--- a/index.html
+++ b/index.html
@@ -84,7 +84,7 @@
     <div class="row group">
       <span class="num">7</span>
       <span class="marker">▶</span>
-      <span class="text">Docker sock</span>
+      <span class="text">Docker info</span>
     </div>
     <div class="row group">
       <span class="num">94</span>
* * * *
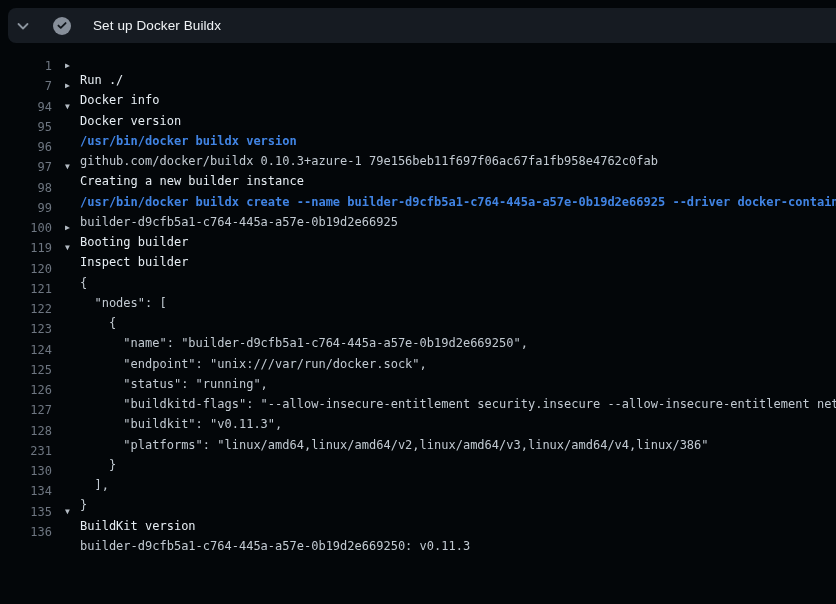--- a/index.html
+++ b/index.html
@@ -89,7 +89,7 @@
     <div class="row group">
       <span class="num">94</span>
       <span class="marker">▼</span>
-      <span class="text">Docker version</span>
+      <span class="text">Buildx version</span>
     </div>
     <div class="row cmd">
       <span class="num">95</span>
* * * *
Show every line of the data that includes the string "marker".

**Answer to this exercise:**
       <span class="marker">▶</span>
       <span class="marker">▼</span>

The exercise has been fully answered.